* _Jobs_
1) According to the article on converting home movies, which three formats are home movies almost always in?
2) Echo the article on converting home movies word for word, starting with "Viewing home movies" and going on through "longer with us.".
3) Write what comes next in the article on converting home movies, picking up after its final sentence.

+++ Document section +++

What You Really Need to Know About Converting Your Home Movies

Viewing home movies can make us feel like we’ve got access to a magical  time machine.

Home movies can help us remember some of our very earliest memories, and let us recall the great characteristics of loved ones who are no longer with us.

Movies play an important role in our family legacy by giving us visual AND audible reminders of our memories. In many ways, they’re even more powerful and personal than still photographs, because they help us relive moments, and remember the most vivid details of those events.

In her book Get “Reel” About Your Home Movie Legacy – Before It’s Too Late, author and blogger Rhonda Vigeant writes:

“Home movies are a slice of everyday life captured through the lens of people documenting moments in time that they wanted to record….They capture us in everyday moments in a real way unlike photos that tend to be staged moments where we prepare to look our best…The truth is, home movies are like a time machine. All we have to do is watch and we are transformed into a nostalgic place that our memories alone cannot access.”

Powerful, right?

But unfortunately, many older home movie memories are in danger. Recording and tape technology (in its many different forms) is fragile, and the passage of time can degrade or destroy our precious home movies.

In this two-part article on home movies, we’re going to talk about what we should think about when we’re consider converting our beloved home movie footage, why it’s important to convert your home movies to a flexible and durable format, and how to get help with the conversion process.

Let’s start by talking about the three most common home movies formats.

The 3 Types of Home Movies

Home movies are almost always in one of three common formats: Film, tape, or digital files.

Film movies are on movie reels that are wound into a projector and viewed on a screen. Many of us viewed educational movies in school that were on these traditional reels, and our teacher had to lug around a gigantic old film projector and clunky projector screen to show up these movies.

Tape movies are on cartridges that fit into a video camera. We play these tapes from a device (like a VCR or other player) and usually view them from a television. The player connects to the TV via specialized cables or cords.

Digital file movies are typically recorded from smartphones, tablets and video cameras. We can view them on desktop or laptop computers, or on televisions. This is the most flexible and durable file format for our home movie memories.

+++ Raw records +++

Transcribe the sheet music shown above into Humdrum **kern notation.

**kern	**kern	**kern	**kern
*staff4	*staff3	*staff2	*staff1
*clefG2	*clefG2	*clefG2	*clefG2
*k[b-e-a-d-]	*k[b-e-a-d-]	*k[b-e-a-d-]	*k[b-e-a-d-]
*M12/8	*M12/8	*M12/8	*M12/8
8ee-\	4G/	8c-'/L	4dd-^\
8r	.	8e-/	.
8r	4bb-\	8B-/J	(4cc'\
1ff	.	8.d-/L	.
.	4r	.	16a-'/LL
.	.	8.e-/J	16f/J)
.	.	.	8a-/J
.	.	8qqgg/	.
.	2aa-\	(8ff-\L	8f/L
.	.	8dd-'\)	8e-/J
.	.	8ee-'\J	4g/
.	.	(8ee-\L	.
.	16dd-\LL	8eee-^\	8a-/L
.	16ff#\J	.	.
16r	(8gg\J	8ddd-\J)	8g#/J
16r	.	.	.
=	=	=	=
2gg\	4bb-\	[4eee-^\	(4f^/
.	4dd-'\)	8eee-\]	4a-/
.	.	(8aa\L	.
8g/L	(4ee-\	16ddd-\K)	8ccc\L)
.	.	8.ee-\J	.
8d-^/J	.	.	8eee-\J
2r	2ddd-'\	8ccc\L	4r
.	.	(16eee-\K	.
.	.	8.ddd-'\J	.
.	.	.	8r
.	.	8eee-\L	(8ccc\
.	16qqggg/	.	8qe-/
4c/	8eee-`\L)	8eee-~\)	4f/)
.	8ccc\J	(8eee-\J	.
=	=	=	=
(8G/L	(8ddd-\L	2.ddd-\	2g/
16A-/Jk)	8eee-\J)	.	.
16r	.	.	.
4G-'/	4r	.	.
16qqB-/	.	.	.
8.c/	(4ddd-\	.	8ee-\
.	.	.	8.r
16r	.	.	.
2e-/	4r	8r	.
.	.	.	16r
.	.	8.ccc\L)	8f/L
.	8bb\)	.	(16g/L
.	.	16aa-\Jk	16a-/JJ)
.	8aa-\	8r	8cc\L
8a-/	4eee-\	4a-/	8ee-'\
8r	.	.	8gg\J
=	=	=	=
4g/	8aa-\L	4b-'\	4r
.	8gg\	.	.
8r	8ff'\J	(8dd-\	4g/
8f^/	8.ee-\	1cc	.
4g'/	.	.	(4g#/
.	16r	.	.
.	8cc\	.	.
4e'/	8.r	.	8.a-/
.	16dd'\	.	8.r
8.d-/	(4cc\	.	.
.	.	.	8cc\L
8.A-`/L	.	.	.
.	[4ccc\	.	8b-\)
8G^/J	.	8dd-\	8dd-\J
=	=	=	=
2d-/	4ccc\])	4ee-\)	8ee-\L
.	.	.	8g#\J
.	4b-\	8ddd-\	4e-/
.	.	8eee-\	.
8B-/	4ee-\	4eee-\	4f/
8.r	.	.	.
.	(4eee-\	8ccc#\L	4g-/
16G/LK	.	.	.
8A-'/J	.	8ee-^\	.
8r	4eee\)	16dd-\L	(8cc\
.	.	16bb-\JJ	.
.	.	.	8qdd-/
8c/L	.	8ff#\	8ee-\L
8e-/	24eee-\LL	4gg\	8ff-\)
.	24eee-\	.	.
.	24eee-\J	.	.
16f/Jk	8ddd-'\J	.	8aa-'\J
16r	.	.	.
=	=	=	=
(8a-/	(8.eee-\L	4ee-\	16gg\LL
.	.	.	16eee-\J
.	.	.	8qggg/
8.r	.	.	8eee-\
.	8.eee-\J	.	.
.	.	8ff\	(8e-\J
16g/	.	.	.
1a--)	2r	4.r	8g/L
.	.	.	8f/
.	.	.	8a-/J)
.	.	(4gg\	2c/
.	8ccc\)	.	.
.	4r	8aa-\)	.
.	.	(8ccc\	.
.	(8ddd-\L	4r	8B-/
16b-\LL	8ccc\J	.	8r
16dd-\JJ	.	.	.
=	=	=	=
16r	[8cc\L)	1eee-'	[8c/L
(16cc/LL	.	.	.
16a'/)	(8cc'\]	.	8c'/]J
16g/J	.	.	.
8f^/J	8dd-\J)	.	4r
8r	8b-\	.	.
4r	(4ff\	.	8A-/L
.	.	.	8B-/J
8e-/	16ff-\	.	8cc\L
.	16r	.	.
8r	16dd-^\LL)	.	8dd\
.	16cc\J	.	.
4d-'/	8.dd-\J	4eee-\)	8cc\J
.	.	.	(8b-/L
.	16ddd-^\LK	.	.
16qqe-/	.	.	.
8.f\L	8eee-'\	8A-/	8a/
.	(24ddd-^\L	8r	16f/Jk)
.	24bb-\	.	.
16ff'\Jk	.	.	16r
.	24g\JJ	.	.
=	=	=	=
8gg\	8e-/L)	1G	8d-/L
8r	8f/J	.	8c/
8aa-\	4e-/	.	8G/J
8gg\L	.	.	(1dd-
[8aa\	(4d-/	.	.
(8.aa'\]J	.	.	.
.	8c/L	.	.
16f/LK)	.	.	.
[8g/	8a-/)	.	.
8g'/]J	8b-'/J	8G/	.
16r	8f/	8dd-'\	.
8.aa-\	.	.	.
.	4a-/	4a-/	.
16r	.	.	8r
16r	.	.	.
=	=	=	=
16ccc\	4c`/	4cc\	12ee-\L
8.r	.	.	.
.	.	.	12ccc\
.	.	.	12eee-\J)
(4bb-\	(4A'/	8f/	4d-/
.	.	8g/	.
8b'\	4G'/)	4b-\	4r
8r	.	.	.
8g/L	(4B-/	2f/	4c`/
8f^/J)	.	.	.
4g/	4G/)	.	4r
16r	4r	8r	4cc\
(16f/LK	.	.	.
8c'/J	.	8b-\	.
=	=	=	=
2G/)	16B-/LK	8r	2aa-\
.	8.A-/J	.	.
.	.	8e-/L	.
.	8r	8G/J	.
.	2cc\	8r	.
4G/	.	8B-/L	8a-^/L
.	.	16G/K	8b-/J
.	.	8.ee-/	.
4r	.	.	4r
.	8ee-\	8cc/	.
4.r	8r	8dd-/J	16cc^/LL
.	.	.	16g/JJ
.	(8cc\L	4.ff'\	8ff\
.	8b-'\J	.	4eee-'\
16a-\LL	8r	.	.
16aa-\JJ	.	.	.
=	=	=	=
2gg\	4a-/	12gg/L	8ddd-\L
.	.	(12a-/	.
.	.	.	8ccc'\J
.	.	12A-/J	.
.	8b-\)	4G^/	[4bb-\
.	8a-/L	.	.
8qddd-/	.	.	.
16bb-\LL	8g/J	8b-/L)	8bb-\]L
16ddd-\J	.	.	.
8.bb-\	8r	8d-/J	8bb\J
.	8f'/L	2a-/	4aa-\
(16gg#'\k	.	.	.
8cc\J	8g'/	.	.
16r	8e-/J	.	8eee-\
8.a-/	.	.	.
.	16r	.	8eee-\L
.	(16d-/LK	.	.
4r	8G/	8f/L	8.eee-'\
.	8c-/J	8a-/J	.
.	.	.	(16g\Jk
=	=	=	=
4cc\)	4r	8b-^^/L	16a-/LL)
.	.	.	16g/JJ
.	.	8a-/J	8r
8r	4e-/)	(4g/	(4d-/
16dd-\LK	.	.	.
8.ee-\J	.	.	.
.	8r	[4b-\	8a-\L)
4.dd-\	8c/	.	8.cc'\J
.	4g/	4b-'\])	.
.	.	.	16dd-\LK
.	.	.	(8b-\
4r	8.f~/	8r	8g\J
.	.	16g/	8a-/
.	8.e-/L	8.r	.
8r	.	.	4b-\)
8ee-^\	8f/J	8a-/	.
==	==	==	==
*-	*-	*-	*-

+++

* _Outputs by task_
1) Film, tape, or digital files.

2)
Viewing home movies can make us feel like we’ve got access to a magical  time machine.

Home movies can help us remember some of our very earliest memories, and let us recall the great characteristics of loved ones who are no longer with us.

3)
Why It’s Important to Convert Your Home Movies

As I mentioned above, our home movies may be in danger due to the ongoing passage of time (and all the problems that come with time ticking on).

It’s important to convert your home movies sooner rather than later. It’s critical because:

1. Replaying movie film on projectors makes it fragile, and you can damage your movies when you watch them. Unfortunately, film degrades quickly, and every time you run it through a film projector, you risk permanently damaging your film reels. And remember – once those home movies are damaged or destroyed, they’re gone for good.

2. If your films haven’t been properly cleaned or stored, they may disintegrate. Even if you’re not playing your home movies on a projector, your film reels might be getting damaged if you’re not storing them in a dry, temperate location. If you’ve got mold damage, the disintegration might be even worse.

3. Video tape equipment (for replaying your videos) is disappearing. If you have home movies on VHS, do you still have a VCR to play those tapes? If not, you might not be able to play your tapes at all, because VCRs are no longer sold in regular stores – you can only get them in specialty shops. And there are fewer and fewer technicians who can repair old tape players!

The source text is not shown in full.